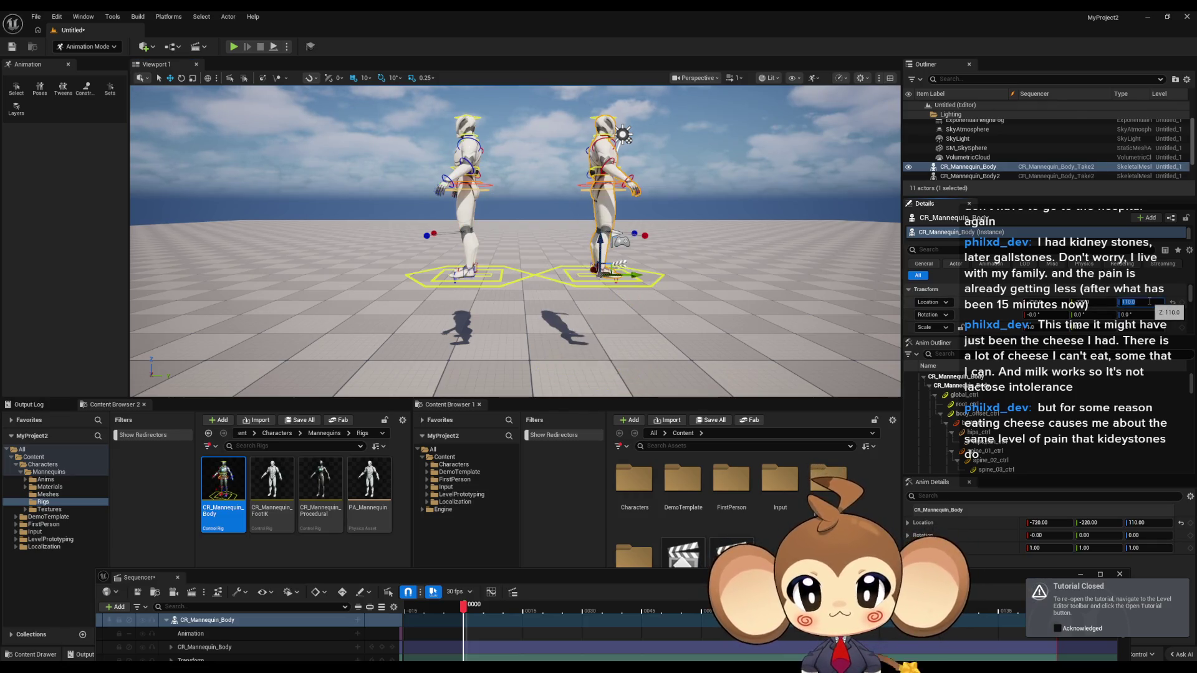
mouse_move(637, 273)
left_mouse_down()
mouse_move(474, 269)
mouse_move(518, 271)
mouse_move(490, 272)
left_mouse_up()
left_click_drag(529, 401, 530, 487)
mouse_move(517, 281)
left_mouse_down()
mouse_move(518, 261)
mouse_move(521, 293)
mouse_move(486, 284)
left_mouse_up()
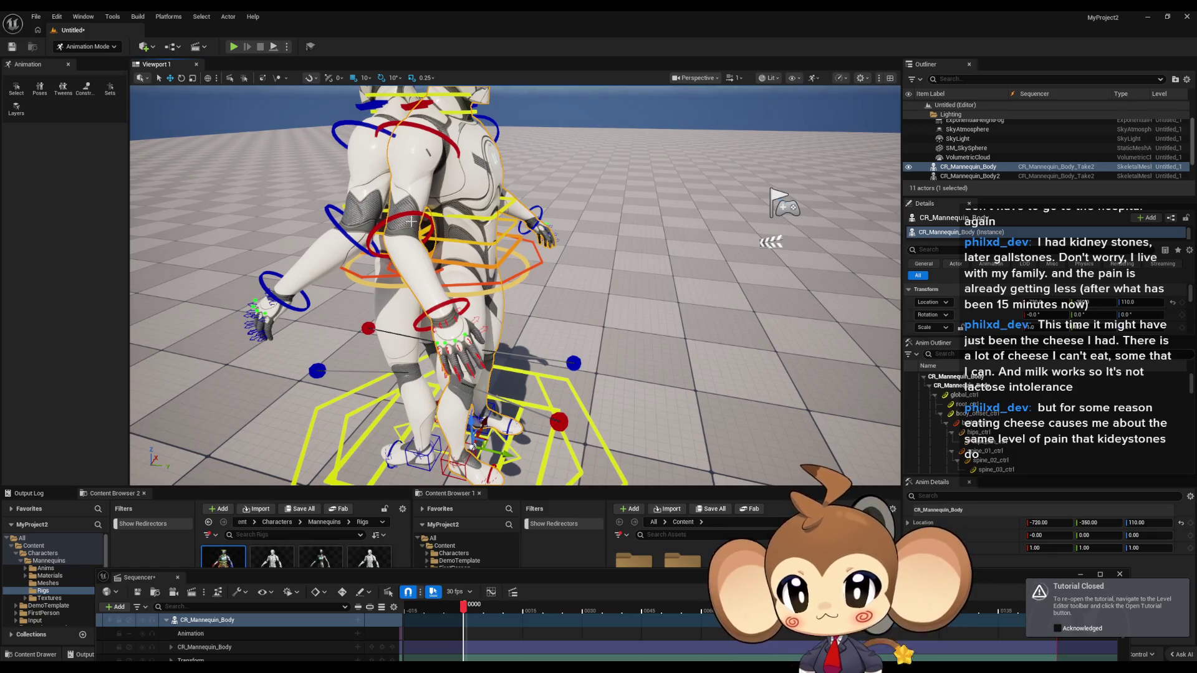
left_click(407, 213)
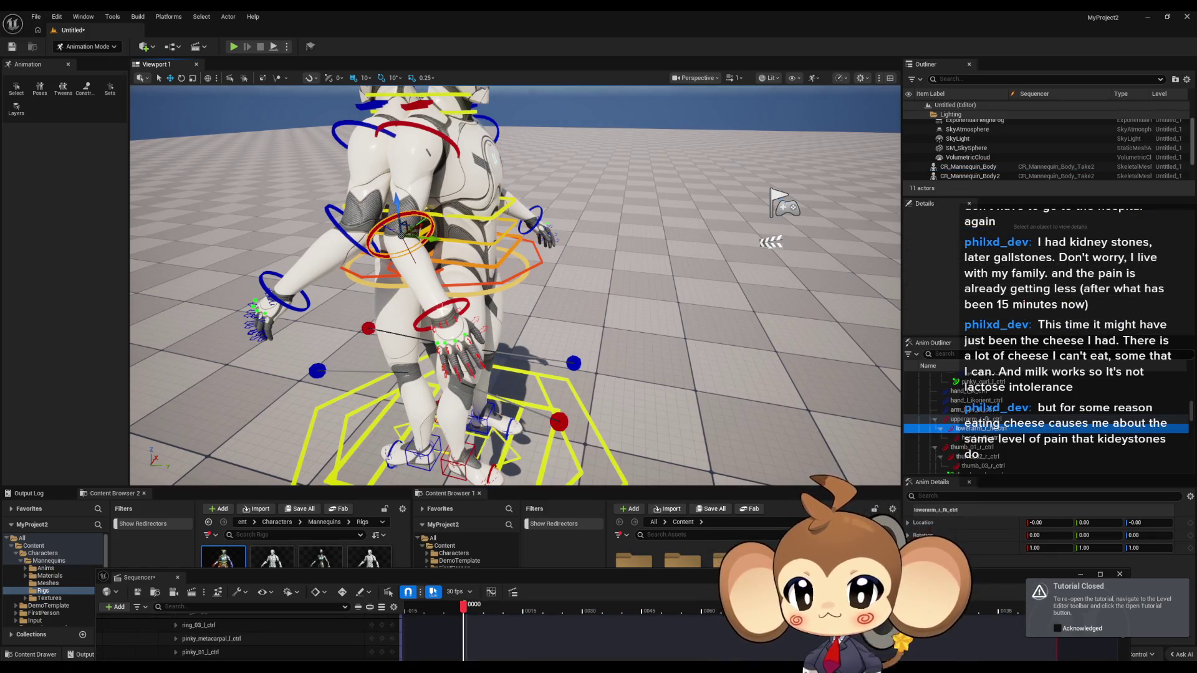
Raise the mannequin's right hand and lower-arm controls so the arm lifts above the head
left_click(441, 307)
mouse_move(508, 327)
left_mouse_down()
mouse_move(412, 320)
mouse_move(555, 369)
left_mouse_up()
scroll(476, 357, "up", 4)
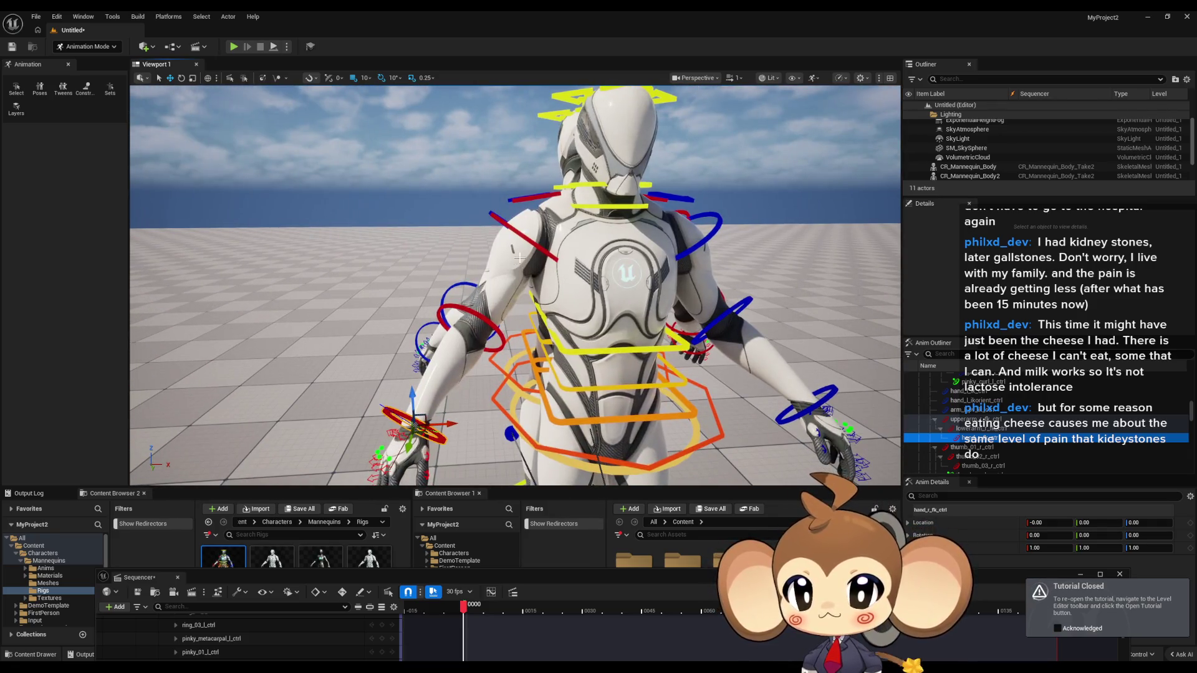
scroll(519, 256, "down", 4)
----
> Activity
With the images omitted, output all entries exactly as given.

> Output of the exercise
mouse_move(637, 273)
left_mouse_down()
mouse_move(474, 269)
mouse_move(518, 271)
mouse_move(490, 272)
left_mouse_up()
left_click_drag(529, 401, 530, 487)
mouse_move(517, 281)
left_mouse_down()
mouse_move(518, 261)
mouse_move(521, 293)
mouse_move(486, 284)
left_mouse_up()
left_click(407, 213)
Raise the mannequin's right hand and lower-arm controls so the arm lifts above the head
left_click(441, 307)
mouse_move(508, 327)
left_mouse_down()
mouse_move(412, 320)
mouse_move(555, 369)
left_mouse_up()
scroll(476, 357, "up", 4)
scroll(519, 256, "down", 4)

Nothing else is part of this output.